Tuesday, April 3, 2012

Joy of Learning

My colleague Professor Jim Dvorak once came back from his classroom asking: “Did you hear any loud explosion in the classroom?” Seeing the shock on my face, he chuckled: ”It's students' minds being blown away! “

For a teacher, it ought to be deeply satisfying to set students’ minds ablaze. Irish poet William Butler Yeats (1865-1939) said that “education is not filling a bucket, but lighting a fire.” Becoming such an educational arsonist involves more than a secret pedagogical match. It requires one to care about students, and to have a deep understanding of human psychology to help students learn with focus, purpose, confidence, and satisfaction.

I became interested in student motivation as I notice an increasing number of Chinese children dropping out of weekend Chinese schools. As untrained volunteers, many teachers are actually parents who teach the way they were taught while growing up in China, while the conditions for learning have changed for children. As a result, students can be frustrated or bored to tears with classes. Whey kids say they would wash dishes than going to the Chinese school, something is very wrong in the ways they learn. How are they going to love their roots in Chinese and China if all their memory is associated with pain?

The school invited veteran overseas Chinese teacher Professor Zhang Yajun to talk about Chinese teaching. Professor Zhang said something that really struck a cord in me: “In Chinese, we have so many expressions about ‘hard’ learning”, emphasizing that learning is necessarily difficult, without paying equal attention to the joys learning brings." We say things like “Hard work is the path in the mountain of books, arduous work is the boat in the sea of learning.” What if, for instance, you row the boat without the compass to navigate? Or worse, what if you don’t know where you are going in the first place?

Elements like purpose, effort, and play should be artfully orchestrated to produce the conditions for learning. In his book The Element: How Finding Your Passion Changes Everything, Ken Robionson stresses the importance of finding our intrinsic motivation which will guide us to live a productive and satisfying life. This ought to lead us Chinese to think beyond mere hard work.

There is nothing wrong with hard work itself. Most cultures stress hard work. In our agricultural tradition we say: “One portion of cultivation yields one portion of crop” (一分耕耘一分收获). Children in other cultures say similar things like “No bees, no honey; no work, no money.” Time on task is often one of the key contributors towards success at learning. Let’s not forget, however, that those who are effective learners have increased time doing what they enjoy or what they perceive to be meaningful, useful or at the very least necessary.

Take meaning for instance. When there is personal meaning to the subject matter, learning is not bitter and hard. For instance, students may be lukewarm towards teacher-assigned online discussions, but see what happens on their Facebook pages.
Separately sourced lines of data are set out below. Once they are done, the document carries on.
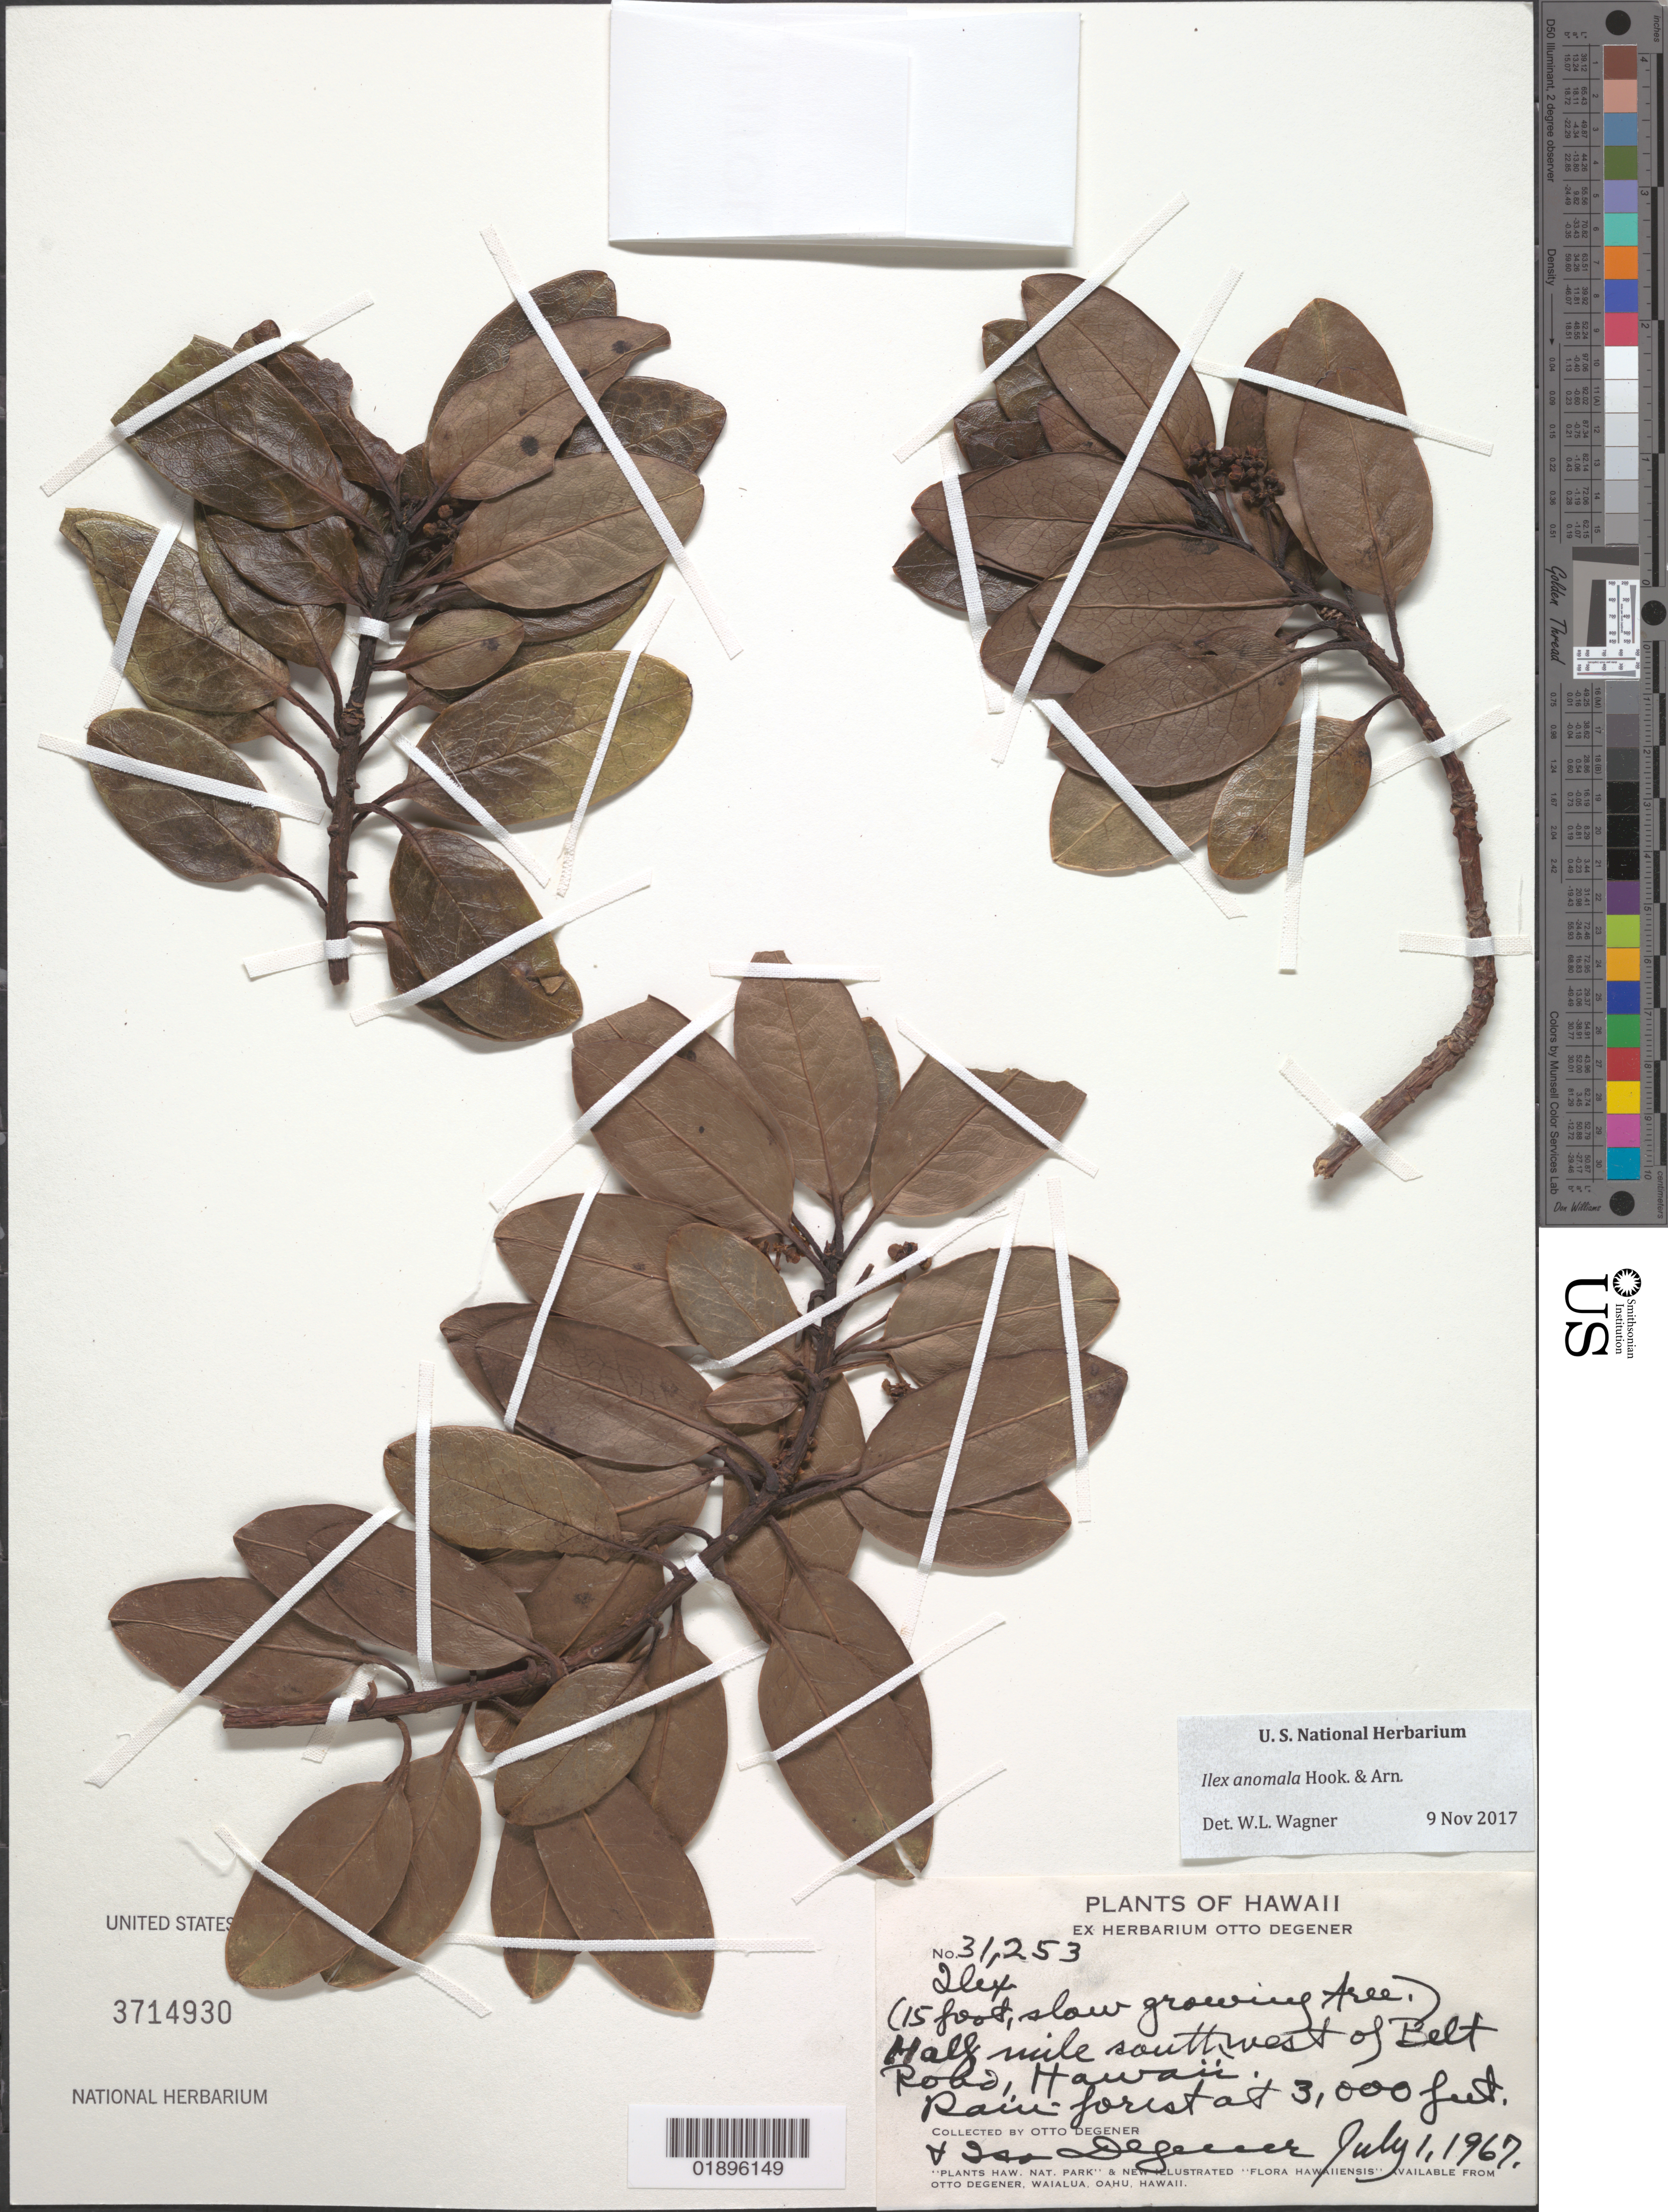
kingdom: Plantae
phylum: Tracheophyta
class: Magnoliopsida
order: Aquifoliales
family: Aquifoliaceae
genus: Ilex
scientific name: Ilex anomala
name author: Hook. & Arn.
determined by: Wagner, W. L., (BOT), Smithsonian Institution - National Museum of Natural History (UNITED STATES)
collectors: O. Degener & I. Degener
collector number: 31253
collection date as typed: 1 Jul 1967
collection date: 1967-07-01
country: United States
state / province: Hawaii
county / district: Hawaii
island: Hawaii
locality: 1/2 mile southwest of Belt Road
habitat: Rain forest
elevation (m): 914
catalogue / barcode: US 3714930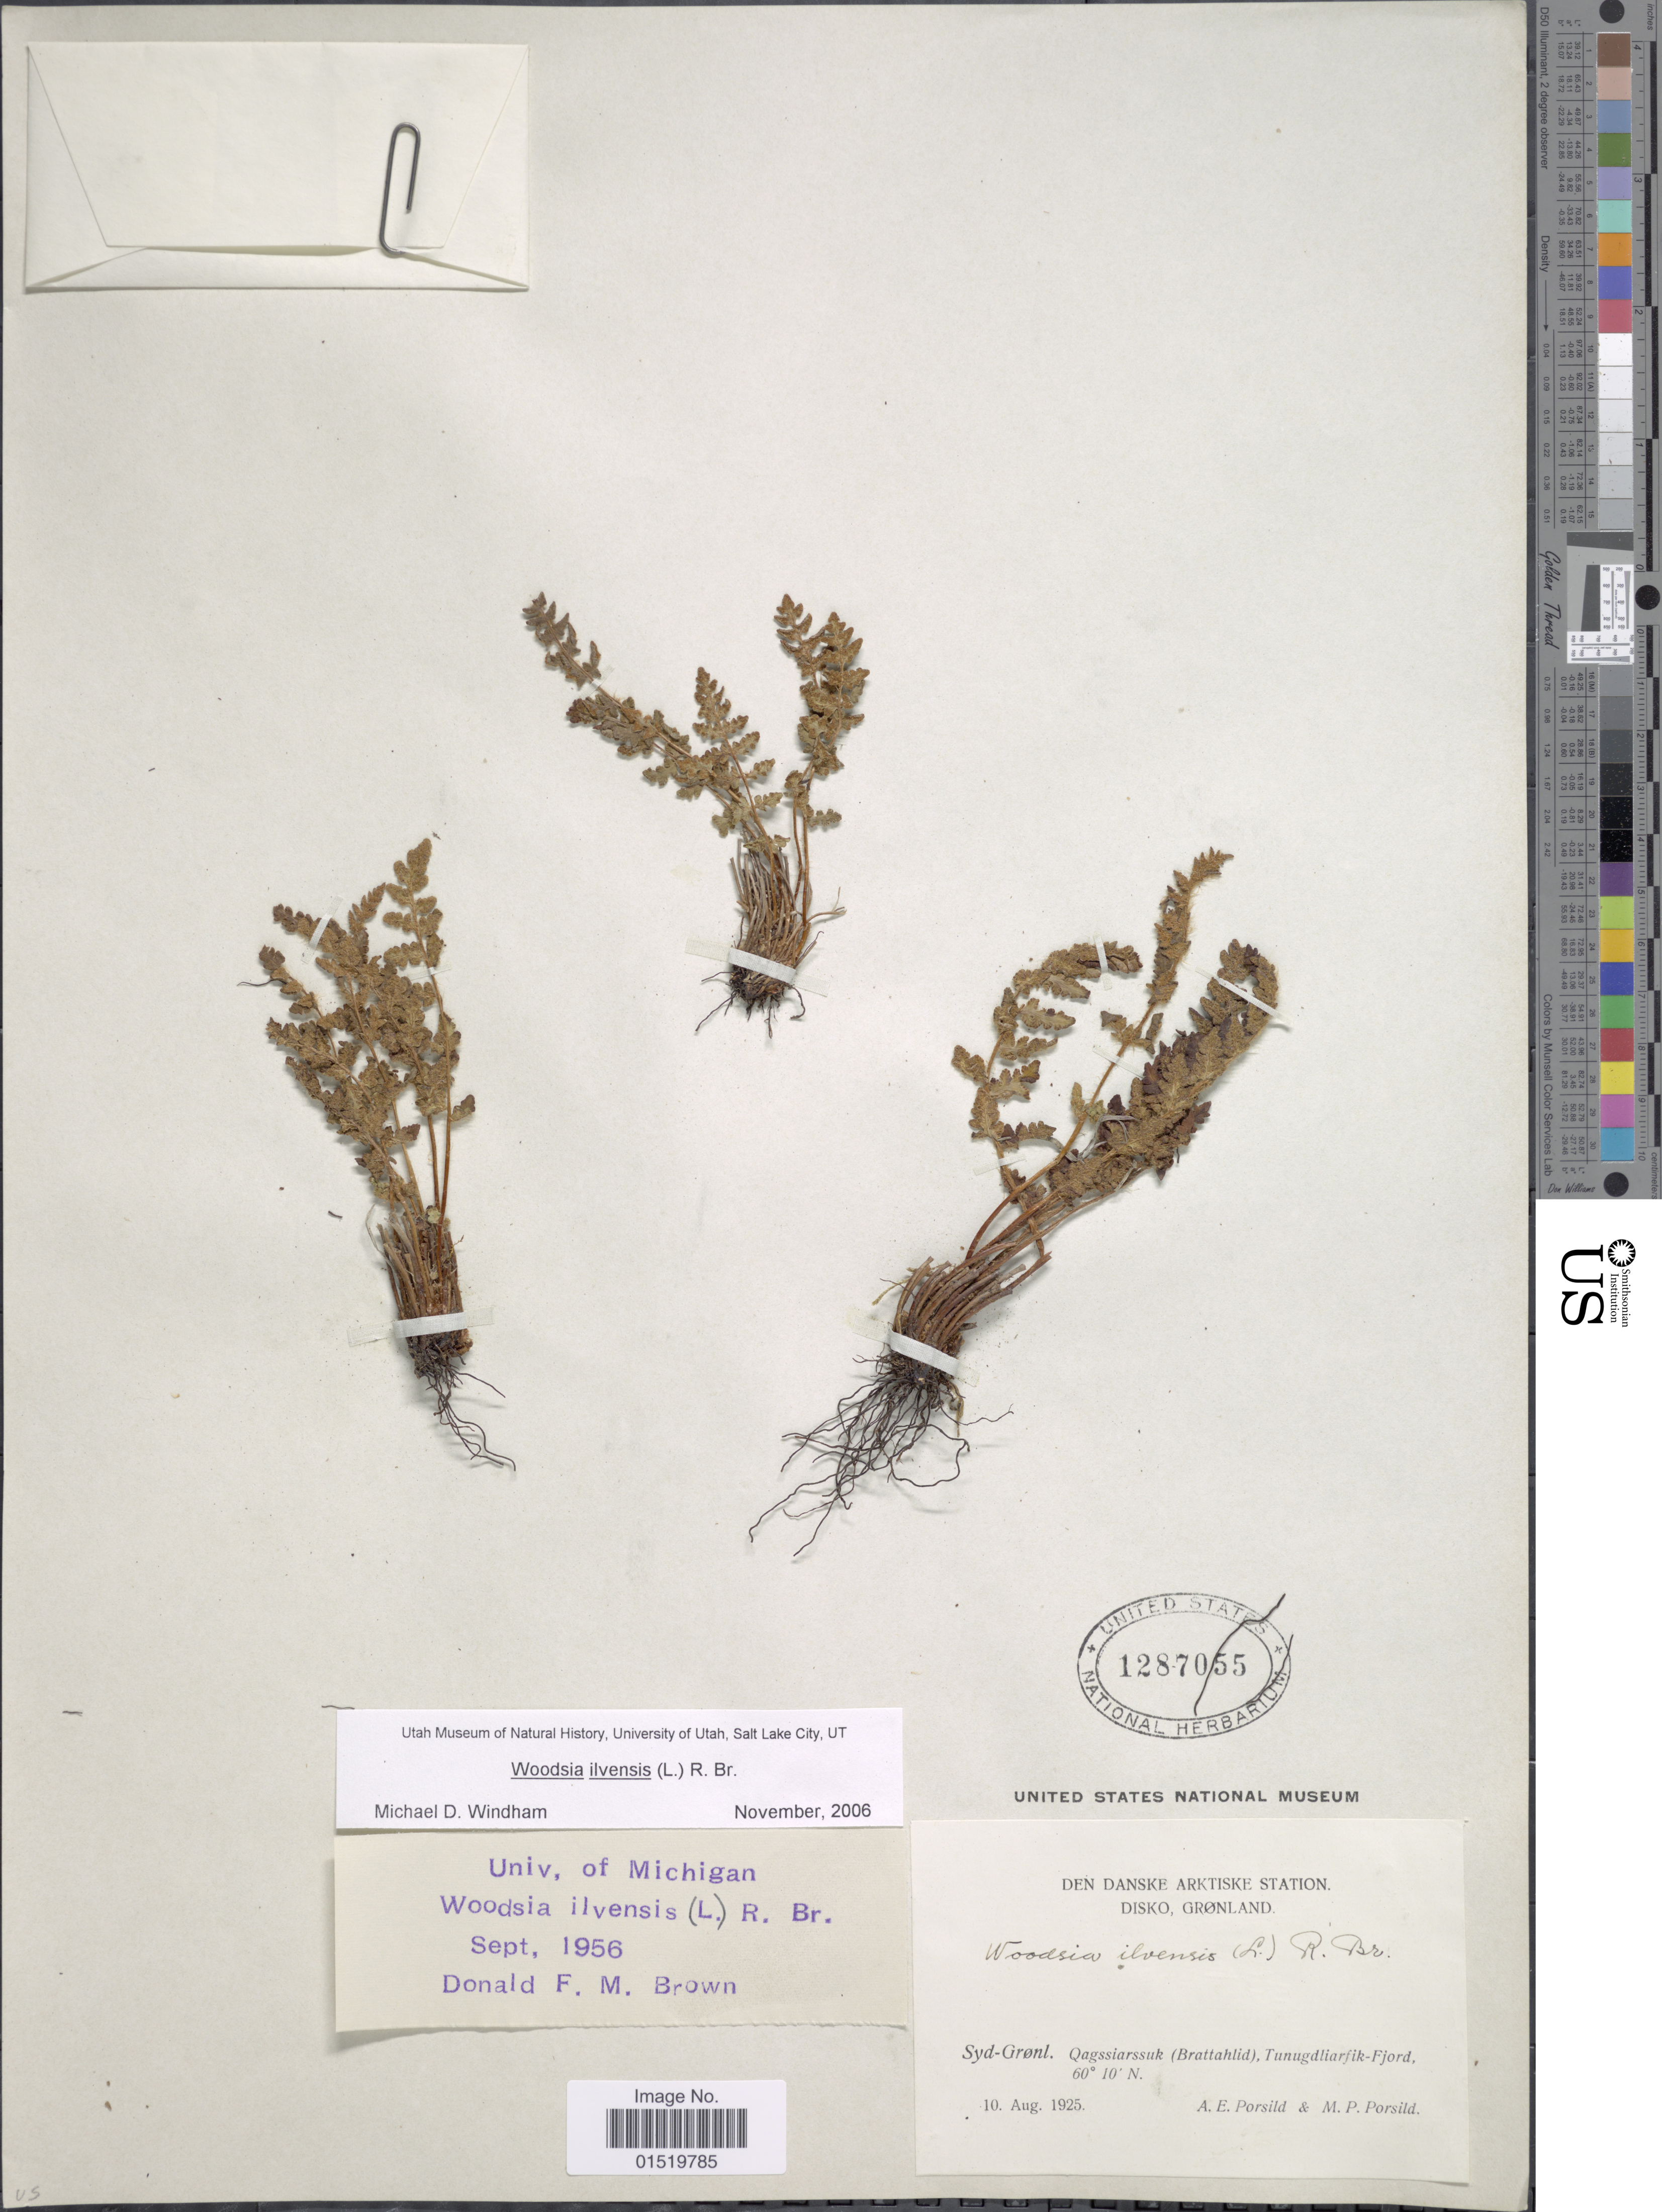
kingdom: Plantae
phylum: Tracheophyta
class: Polypodiopsida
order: Polypodiales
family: Woodsiaceae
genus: Woodsia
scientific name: Woodsia ilvensis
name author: (L.) R. Br.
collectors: M. P. Porsild & M. P. Porsild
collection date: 1925-08-10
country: Greenland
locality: Den Danske Artiske Station, Disko, Syd-Grønl. Qagssiarssuk (Brattahlid), Tunugdliarfik-Fjord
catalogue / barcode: US 1287055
What’s the difference there? Students simply find their Facebook sites to be places they “own”, or so they think.

Chinese parents often find it legitimate to force children to endure the hardships of learning without explaining why they are learning what they learn, using such lame excuses as: “they will understand it when they grow up.” If you cannot articulate the purpose to your children, maybe you do not know the purpose yourself. Maybe you just follow the faceless middle-class crowds who spend money sending their children to various after-school classes – let me be brutally honest here -- to have an illusion of being responsible. In these classes teachers pretend to teach and children pretend to learn. Your children may spend years studying piano to pass level tests, only to throw away all the books and never touch piano again when they “grow up”. Tell me about delayed satisfaction, and I can tell you about destroyed motivation, often happening in slow motion, over many years and across many regions.

If you love your child, transform learning into a voyage as described in the poem Ithaca by Greek poet Constantine P. Cavafy(1863 –1933):
“Pray that the road is long.
That the summer mornings are many, when,
with such pleasure, with such joy
you will enter ports seen for the first time.”

If there is such pursuit for discovery, then there is no need to fear “the Lestrygonians and the Cyclops, the angry Poseidon” in the learning process.